RappershausenTRANSKRIPT G., 17.7.90 ¶ Meine liebe kleine Mausi! Wie geht es
Dir? Wie war denn die Fahrt? Wie ist dort das Wetter? Hast Du schon eine Freundin? – Frank ist heute früh Mit der Bahn losgefahren, nach Frankreich-Paris, an die Atlantik-Küste, nach Spanien, Portugal und noch andere Länder|in Europa. Dein Papa ist immer mit dem Fahrrad unterwegs und nie zu Hause. Wenn du mich anrufen willst, hier ist meine Nr.: XXXXX-36396. Ein Gespräch zu mir kostet nicht viel-zweieinhalb Minuten = 4 Einheiten = eine Mark, abends nach 6 Uhr. Helix und Hortensia geht es gut. Julia ist wieder zu Hause. – Nun wünsche ich meinem kleinen Mäuschen alles Gute und sei vielmals gegrüßt von Deiner Oma K.
Post Hendungen ¶ 8741 Rappershausen, 21.7.90 ¶ Hallo Oma wih get es dir das Wetter ist gut es scheint imer dih Sonne übrins danke für deinen brif. ich hbe son schon Freuninen Sarah und Susanne es grüst dich deine M.
[ erlebt: 8-jährig / 1990 ] [ Medium: Postkarte ] [ Archivierung: Wohn-/Arbeitszimmer / Pappkarton ] |
Eine Postkarte meiner Oma, die sie mir schickte, als ich 1990 auf einer CVJM-Freizeit in Rappershausen war. Damals, im Alter von acht Jahren, mein erster Urlaub ohne die Familie. Meine Oma ist bis heute die einzig mir bekannte Person, die von zu Hause aus Postkarten an die Verreisten verschickt hat. Daraufhin habe ich ihr natürlich zurückgeschrieben – oder es zumindest versucht. Ich war ein Jahr zuvor gerade erst eingeschult worden und dementsprechend dürftig waren meine Schrift und meine Rechtschreibung. Der Empfänger wurde netterweise von einer Betreuerin eingetragen, da die Post sonst wahrscheinlich nicht angekommen wäre ;-). Aber immerhin war es meine erste Urlaubspostkarte, die ich geschrieben habe.

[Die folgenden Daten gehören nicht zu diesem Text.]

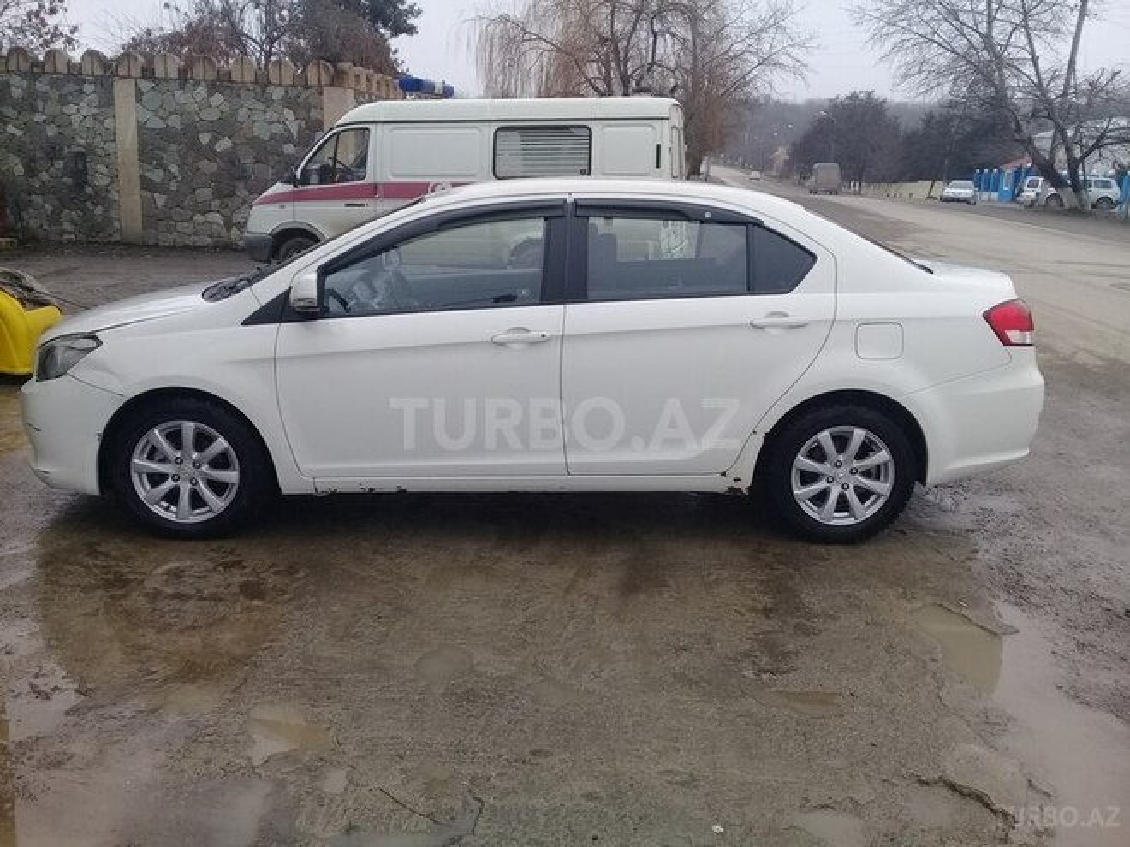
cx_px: 565
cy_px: 424
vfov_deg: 45.4
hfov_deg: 58.4
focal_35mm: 31
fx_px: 1012
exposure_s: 1/107
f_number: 2.2
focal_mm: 3.3
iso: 50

Das seltsame ist, dass diese Freizeit wohl der einzige Urlaub ist, von dem ich nicht ein Erinnerungsfoto besitze. Diese Karten sind für mich somit der einzige Beweis, dass ich überhaupt dort gewesen bin.
Entgegen dem Geschriebenen war die Freizeit allerdings keineswegs schön und ich konnte es auch kaum erwarten wieder nach Hause zu fahren. Da ich im CVJM gar kein Mitglied war, kannte ich keins der anderen Kinder (von denen die meisten auch noch Geschwister waren) und war ziemlich auf mich allein gestellt. Die »Freundinnen«, die ich erwähne, mit denen ich auch mein Zimmer teilte, waren schon recht lange befreundet und so war ich automatisch außen vor. Hinzu kam, dass sie oft gemeine Sachen sagten, sich über meinen rosafarbenen Plüschhasen lustig machten, die Tatsache, dass ich zu jenem Zeitpunkt keine Mama mehr hatte und darüber, dass ich trotz gleichen Alters eine Klasse unter ihnen war. Wenn ich mich richtig erinnere, haben sie sich sogar über meine Karte lustig gemacht, weil da so viele Fehler drauf waren. Da sie die Karte aber lesen wollten, konnte ich schlecht schreiben, wie gemein sie waren.
Zwar hab ich dort auch interessante Sachen erlebt, wie z.B. den Filmdreh von »David gegen Goliath«, aber die Gesamterinnerung ist dennoch negativ haften geblieben. Leider konnte ich damals noch nicht Tagebuch schreiben. Das hätte heute evtl. mehr Aufschluss gegeben, ob es wirklich so schlimm war. Aber wahrscheinlich hätten sich die zwei »Freundinnen« auch darüber noch lustig gemacht. Das war jedenfalls mein erster familienfreier Urlaub, den ich damals aber nicht so schnell wiederholen wollte.